I never paid much attention to milestone birthdays, as we were too busy raising a family, working and looking optimistically toward the future. I always thought there was a tomorrow.

Now I am approaching 80. More of my body parts have begun to betray me. My very young podiatrist viewed my sore and aching foot and said, “What an odd old foot you have.” I’ve seen too many friends suddenly appear frail after they’ve hit their 80s. Some have died.

My tall walking stick once guided me down steep hills, but now I lean on it while holding my husband’s arm as I waddle forward. I’m ever conscious of trying to avoid falls, knowing full well that a hip fracture might mean death within the year.

I look forward to family coming for Thanksgiving, for Christmas, for summer visits, but have to plan more carefully as I can no longer sustain long, energetic days.

I awaken in the morning and it takes my body at least five minutes to sort itself out. I intend to clean house, but after vacuuming and washing the kitchen and bathroom floors, my back aches so much that I need to sit down and rest.

When I think of something I want to remember, I dash (good exercise) to the nearest pen and paper, only to lose at least 15 percent of my thought. I think I’m moving rapidly and efficiently, but when day is done, my “to do list” still has many items mocking me that need to be put off till tomorrow. When I sneeze it’s not pretty (sometimes even when I haven’t sneezed).

When I was 70 people would say, “Really? You look like you’re in your early 60s.” Now when I tell them I’m rapidly approaching my 80th birthday, they say, “Oh,” and quickly look away.

Many of my friends have chosen to allow their hair to gray or whiten naturally. Not me. I cling to my neutral medium ash and maintain a supply of root touchups.

In other words, I am confronted daily by my limitations and have to make concessions for age that have come with being “almost” 80.

I think about the prospect of the unimaginable: If my husband or I should die, we cannot fathom the loneliness and depth of loss that we would have to endure.
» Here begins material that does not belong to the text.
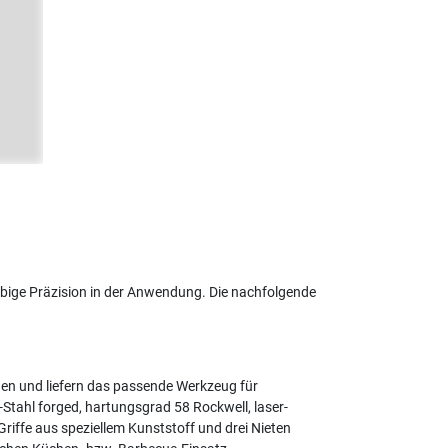
lebige Präzision in der Anwendung. Die nachfolgende
igen und liefern das passende Werkzeug für
-Stahl forged, hartungsgrad 58 Rockwell, laser-
Griffe aus speziellem Kunststoff und drei Nieten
So, now, suddenly at “almost” 80, I no longer feel as I did at 21, optimistically confronting a future of unknown possibilities. I know I am suddenly old, but the amazing, wonderful thing is that I still absolutely enjoy each day, walking the beach, clasping my husband’s hand, being with my family, volunteering, reading, listening to music – and I gaze a little toward tomorrow eager to embrace it while I still can.